Several retrospective studies which also compared early and late cranioplasty have reported similar findings, however one retrospective study found an increased risk of infection in early cranioplasty [5], and two systematic reviews found an increased risk of hydrocephalus in early cranioplasty compared to late [17, 26]. These results are contradicted by a further review which did not find any increase in complications with early cranioplasty [27]. All of the reviews were limited by the retrospective nature of all papers included and differing definitions of the timing of the early and late cranioplasties. This suggests that further high-quality evidence is needed to determine the risk of complications in early and late cranioplasty. Our study did not show a significant increase in the risk of hydrocephalus with early cranioplasty.
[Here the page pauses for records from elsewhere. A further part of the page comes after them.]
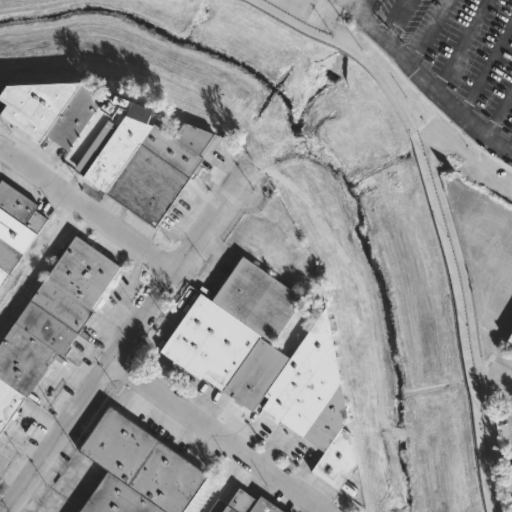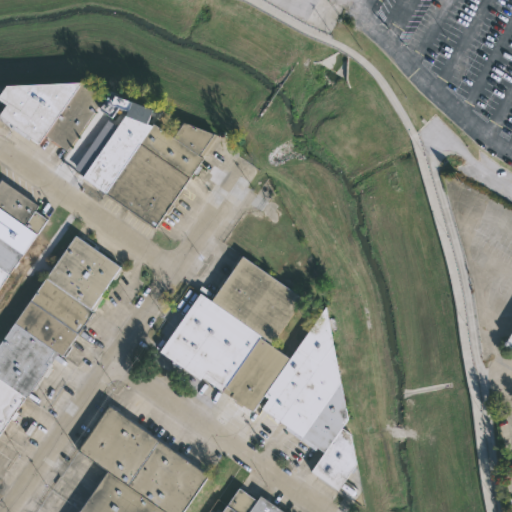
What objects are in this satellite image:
road: (365, 7)
road: (399, 19)
road: (432, 32)
road: (465, 44)
road: (487, 68)
road: (435, 83)
building: (51, 109)
road: (499, 112)
building: (111, 142)
road: (511, 148)
building: (149, 160)
road: (469, 160)
road: (86, 208)
road: (438, 215)
building: (17, 226)
building: (15, 227)
building: (48, 315)
building: (52, 321)
road: (471, 323)
building: (509, 336)
road: (126, 338)
building: (509, 344)
building: (268, 361)
building: (269, 363)
road: (509, 376)
road: (493, 377)
road: (219, 432)
building: (134, 470)
building: (136, 470)
building: (245, 503)
building: (252, 503)
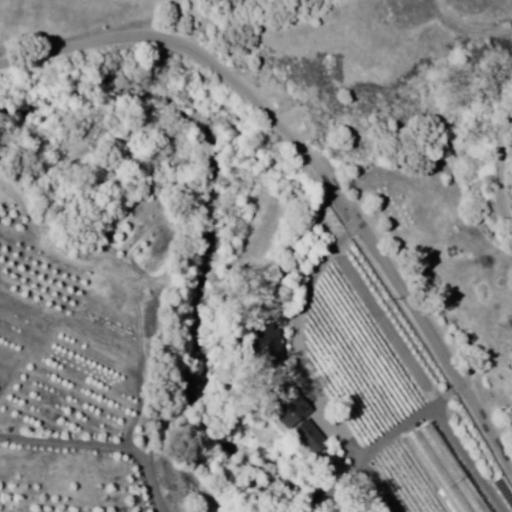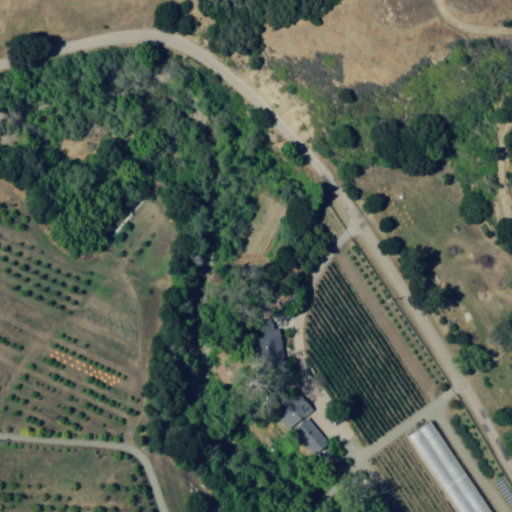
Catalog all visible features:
road: (311, 166)
road: (498, 186)
road: (315, 280)
building: (268, 340)
crop: (367, 349)
building: (296, 410)
building: (299, 423)
building: (311, 437)
building: (442, 469)
building: (448, 470)
road: (224, 493)
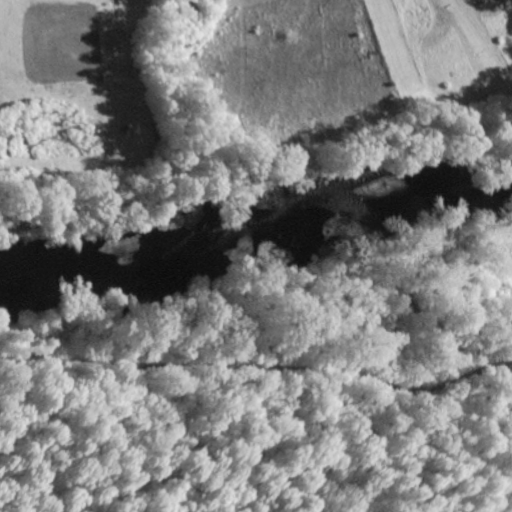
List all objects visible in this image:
river: (256, 239)
road: (257, 347)
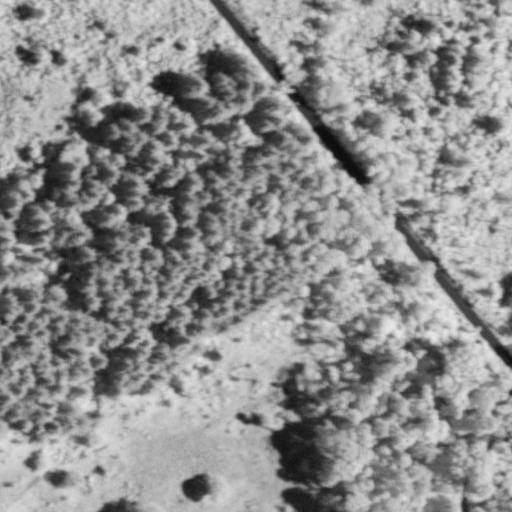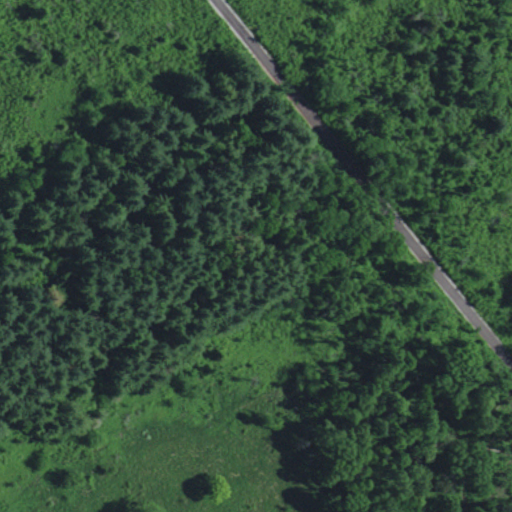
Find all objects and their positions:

Hydrocephalus requiring ventricular shunting occurred in 8% on the early group and 8% of the late group in our study.

An additional benefit to an early cranioplasty procedure is the neurological improvement that is associated with cranioplasty. Several studies and a systematic review have demonstrated an improvement in neurological function following cranioplasty [8, 10, 15, 18, 23] and these improvements may be enhanced by an early cranioplasty. This is demonstrated in a systematic review which looked at eight separate studies and found early cranioplasty is associated with greater neurological recovery across all outcome measures [15]. Proposed mechanisms for improvement in neurological function following cranioplasty include the restoration of normal CSF dynamics and normal cerebral blood flow following reconstruction of the skull defect [4, 8, 10, 15, 18, 23]. This raises the tantalising prospect that early cranioplasty can augment the rehabilitation potential of patients, reducing the time required for recovery and improving outcomes. Our study did not assess neurological outcomes comparing the early and late cranioplasty patients, however, this would be a useful area for further research.

Our study has demonstrated that when cranioplasty is performed early, it can occur during the initial admission while the patient is undergoing inpatient rehabilitation. This negates the need for a further admission, which would include a pre-admission assessment, further blood tests and a median hospital stay of 2 days. We have demonstrated that if the cranioplasty is performed early and during the same admission, it will not prolong the inpatient length of stay. We acknowledge that the ability to perform a cranioplasty during a patient’s initial admission while undergoing inpatient rehabilitation depends on how the individual healthcare system is set up; however, it is not unusual for traumatic brain injury patients to have a prolonged inpatient stay due to their rehabilitation needs or while they are awaiting a rehabilitation placement. This study has shown that in cases where the inpatient stay is prolonged due to rehabilitation needs, an early cranioplasty can prevent the need for future readmission without prolonging the length of stay for the initial admission.

The limitations of this study include its retrospective nature and relatively small sample size. All series of this sort are likely to suffer from selection bias given the complexity of rehabilitation following severe TBI. We would envisage that the only mechanism for definitively addressing this question is a randomised controlled trial, notwithstanding the additional resource required to complete this.

Conclusion

We propose that early cranioplasty performed less than 3 months from decompressive cranioplasty can be a safe alternative to delayed cranioplasty and can be performed in the initial admission while the patient is undergoing inpatient rehabilitation. The patients may benefit from enhancement of their neurological rehabilitation following the cranioplasty. Other benefits would include completing their treatment prior to discharge, reducing the risk of further injury to the cranial defect after discharge and improving cosmesis, and preventing the need for a further elective admission with preoperative assessments and a median length of stay of 2 days.